##### STORED DATA

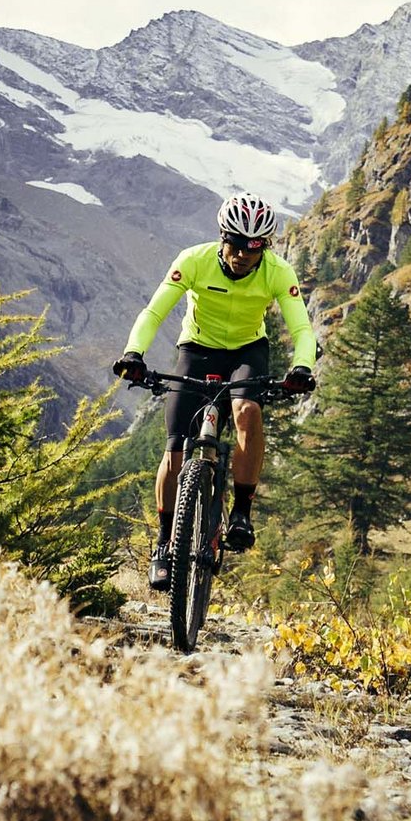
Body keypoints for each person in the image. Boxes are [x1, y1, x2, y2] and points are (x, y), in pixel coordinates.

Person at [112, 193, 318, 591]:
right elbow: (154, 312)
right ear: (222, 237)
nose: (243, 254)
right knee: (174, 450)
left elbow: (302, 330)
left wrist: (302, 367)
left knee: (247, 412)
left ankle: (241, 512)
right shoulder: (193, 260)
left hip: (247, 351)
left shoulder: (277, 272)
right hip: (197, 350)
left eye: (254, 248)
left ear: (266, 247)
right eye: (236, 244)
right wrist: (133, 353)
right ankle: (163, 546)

##########
##### STORED DATA

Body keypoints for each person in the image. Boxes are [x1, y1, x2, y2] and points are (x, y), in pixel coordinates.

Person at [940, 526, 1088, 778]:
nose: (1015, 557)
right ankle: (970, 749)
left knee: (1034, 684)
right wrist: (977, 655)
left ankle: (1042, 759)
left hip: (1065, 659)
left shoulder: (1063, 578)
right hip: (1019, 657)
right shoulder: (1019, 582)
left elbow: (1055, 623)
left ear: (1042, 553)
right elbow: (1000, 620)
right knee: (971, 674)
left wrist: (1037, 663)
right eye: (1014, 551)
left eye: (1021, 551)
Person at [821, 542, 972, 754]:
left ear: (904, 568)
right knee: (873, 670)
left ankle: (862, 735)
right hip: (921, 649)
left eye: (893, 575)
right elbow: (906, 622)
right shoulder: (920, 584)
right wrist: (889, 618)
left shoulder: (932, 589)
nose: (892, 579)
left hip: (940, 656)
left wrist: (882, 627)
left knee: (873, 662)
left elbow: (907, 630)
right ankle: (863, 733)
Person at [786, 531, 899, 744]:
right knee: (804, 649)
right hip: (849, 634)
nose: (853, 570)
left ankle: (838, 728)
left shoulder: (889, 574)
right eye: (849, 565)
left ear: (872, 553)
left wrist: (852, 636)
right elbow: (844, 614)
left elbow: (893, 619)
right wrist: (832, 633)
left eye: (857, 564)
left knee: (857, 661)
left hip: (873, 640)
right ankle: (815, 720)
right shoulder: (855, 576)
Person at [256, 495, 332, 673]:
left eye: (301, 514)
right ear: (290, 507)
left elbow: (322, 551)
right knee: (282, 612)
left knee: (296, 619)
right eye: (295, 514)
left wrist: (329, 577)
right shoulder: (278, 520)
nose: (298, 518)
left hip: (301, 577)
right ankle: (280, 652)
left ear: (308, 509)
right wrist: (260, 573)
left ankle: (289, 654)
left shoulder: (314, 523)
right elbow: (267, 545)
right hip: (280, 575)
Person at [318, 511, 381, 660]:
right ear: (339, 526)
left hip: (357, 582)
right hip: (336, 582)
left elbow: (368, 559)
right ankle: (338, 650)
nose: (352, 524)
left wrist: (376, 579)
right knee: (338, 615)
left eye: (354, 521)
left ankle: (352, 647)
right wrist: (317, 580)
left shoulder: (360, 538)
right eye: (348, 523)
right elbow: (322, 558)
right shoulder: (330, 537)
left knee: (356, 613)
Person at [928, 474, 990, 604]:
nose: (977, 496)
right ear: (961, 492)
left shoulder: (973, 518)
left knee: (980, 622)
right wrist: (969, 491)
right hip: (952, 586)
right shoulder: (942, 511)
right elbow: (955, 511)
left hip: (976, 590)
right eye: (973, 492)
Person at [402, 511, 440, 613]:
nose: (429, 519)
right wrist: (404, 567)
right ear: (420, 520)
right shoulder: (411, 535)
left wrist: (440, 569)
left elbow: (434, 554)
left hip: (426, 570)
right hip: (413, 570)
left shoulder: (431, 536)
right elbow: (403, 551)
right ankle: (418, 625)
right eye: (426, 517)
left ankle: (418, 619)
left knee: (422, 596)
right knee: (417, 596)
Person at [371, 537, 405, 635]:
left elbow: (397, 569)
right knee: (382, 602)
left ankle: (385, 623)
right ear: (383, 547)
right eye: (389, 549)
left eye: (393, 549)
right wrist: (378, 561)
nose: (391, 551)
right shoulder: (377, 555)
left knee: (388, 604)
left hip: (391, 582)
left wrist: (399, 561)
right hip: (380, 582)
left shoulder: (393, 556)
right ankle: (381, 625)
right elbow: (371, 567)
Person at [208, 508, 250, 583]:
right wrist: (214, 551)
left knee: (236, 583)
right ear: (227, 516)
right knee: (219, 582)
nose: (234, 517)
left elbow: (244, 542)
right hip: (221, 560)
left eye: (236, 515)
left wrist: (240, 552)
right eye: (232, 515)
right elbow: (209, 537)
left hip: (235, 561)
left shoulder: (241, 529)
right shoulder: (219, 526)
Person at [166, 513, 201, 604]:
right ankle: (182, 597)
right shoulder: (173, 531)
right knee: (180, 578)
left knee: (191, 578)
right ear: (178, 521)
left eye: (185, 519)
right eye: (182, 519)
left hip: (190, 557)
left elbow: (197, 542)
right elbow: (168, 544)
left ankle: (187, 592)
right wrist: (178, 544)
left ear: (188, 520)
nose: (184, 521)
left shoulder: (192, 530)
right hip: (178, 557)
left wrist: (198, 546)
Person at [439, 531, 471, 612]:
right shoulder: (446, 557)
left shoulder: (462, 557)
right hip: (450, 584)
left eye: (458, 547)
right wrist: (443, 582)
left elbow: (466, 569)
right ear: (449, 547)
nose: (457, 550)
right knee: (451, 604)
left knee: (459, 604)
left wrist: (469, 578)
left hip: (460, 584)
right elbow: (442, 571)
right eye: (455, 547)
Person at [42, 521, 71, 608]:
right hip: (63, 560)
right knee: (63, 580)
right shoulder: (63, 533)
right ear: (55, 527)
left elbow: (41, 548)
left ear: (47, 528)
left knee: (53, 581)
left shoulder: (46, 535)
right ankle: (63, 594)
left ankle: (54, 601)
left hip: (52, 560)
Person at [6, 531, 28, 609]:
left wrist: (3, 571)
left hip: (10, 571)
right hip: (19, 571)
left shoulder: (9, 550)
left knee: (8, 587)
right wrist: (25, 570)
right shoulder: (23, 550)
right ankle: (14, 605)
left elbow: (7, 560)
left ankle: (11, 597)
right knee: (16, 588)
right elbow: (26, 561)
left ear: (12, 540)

##########

Among the lines of the data above, find those with the word "nose" and show them.

nose: (243, 254)
nose: (1015, 557)
nose: (892, 579)
nose: (853, 570)
nose: (298, 518)
nose: (352, 524)
nose: (977, 496)
nose: (429, 519)
nose: (391, 551)
nose: (234, 517)
nose: (184, 521)
nose: (457, 550)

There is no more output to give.